Diagnosis and treatment of patients with stroke in a mobile stroke unit versus in hospital: a randomised controlled trial
The Lancet Neurology, 05/08/2012Walter S et al.
For patients with suspected stroke, treatment by the mobile stroke unit (MSU) substantially reduced median time from alarm to therapy decision. The MSU strategy offers a potential solution to the medical problem of the arrival of most stroke patients at the hospital too late for treatment.
The authors did a randomised single-centre controlled trial to compare the time from alarm (emergency call) to therapy decision between mobile stroke unit (MSU) and hospital intervention.
For inclusion in the study patients needed to be aged 18-80 years and have one or more stroke symptoms that started within the previous 2.5 h.
In accordance with the week-wise randomisation plan, patients received either prehospital stroke treatment in a specialised ambulance (equipped with a CT scanner, point-of-care laboratory, and telemedicine connection) or optimised conventional hospital-based stroke treatment (control group) with a 7 day follow-up.
Allocation was not masked from patients and investigators.

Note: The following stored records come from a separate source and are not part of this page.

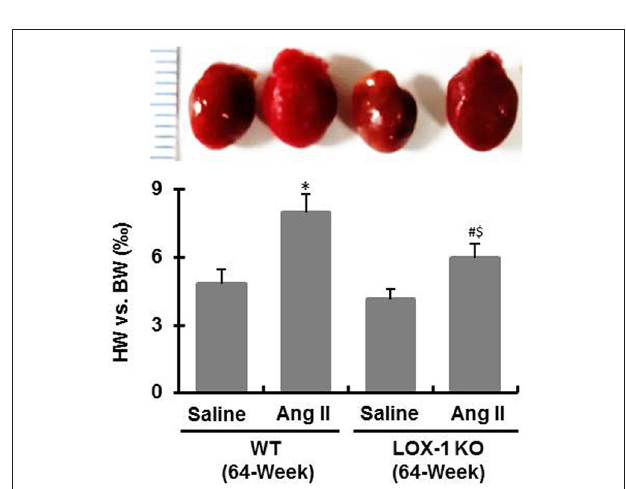
FIGURE 4 | The ratio of heart weight to body weight of each group of mice following infusion with Ang II or saline for 4 weeks. n = 6 /group. * P < 0.05, vs. WT + saline group; # P < 0.05, vs. LOX-1 KO + saline group; $ P < 0.05, vs. WT + Ang II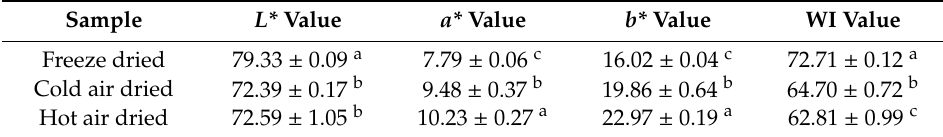
Table 1. Color evaluation of T. fuciformis by various drying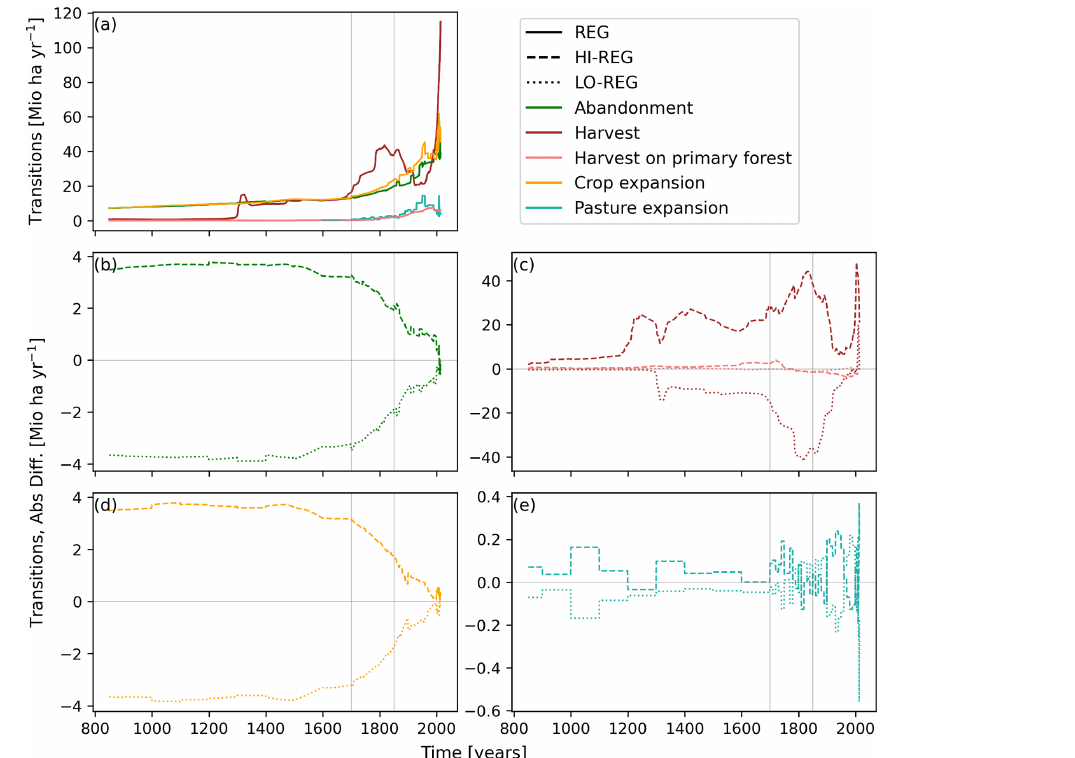
Figure A2. Global gross transitions based on LUH2 baseline scenario (REG) (a) and absolute difference of high (HI) and low (LO) land-use estimates compared to the baseline LUH2 setup (b–e) . For harvest (c) , the subtransition of harvest on primary forest is shown as well. Note the different y -axis ranges.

The primary endpoint was time from alarm to therapy decision, which was analysed with the Mann-Whitney U test.
The secondary endpoints included times from alarm to end of CT and to end of laboratory analysis, number of patients receiving intravenous thrombolysis, time from alarm to intravenous thrombolysis, and neurological outcome.
They also assessed safety endpoints.
They stopped the trial after the planned interim analysis at 100 of 200 planned patients (53 in the prehospital stroke treatment group, 47 in the control group), because they had met the prespecified criteria for study termination.
Prehospital stroke treatment reduced the median time from alarm to therapy decision substantially: 35 min (IQR 31-39) versus 76 min (63-94), p<0.•0001; median difference 41 min (95% CI 36-48 min).
They also detected similar gains regarding times from alarm to end of CT, and alarm to end of laboratory analysis, and to intravenous thrombolysis for eligible ischaemic stroke patients, although there was no substantial difference in number of patients who received intravenous thrombolysis or in neurological outcome.
Safety endpoints seemed similar across the groups.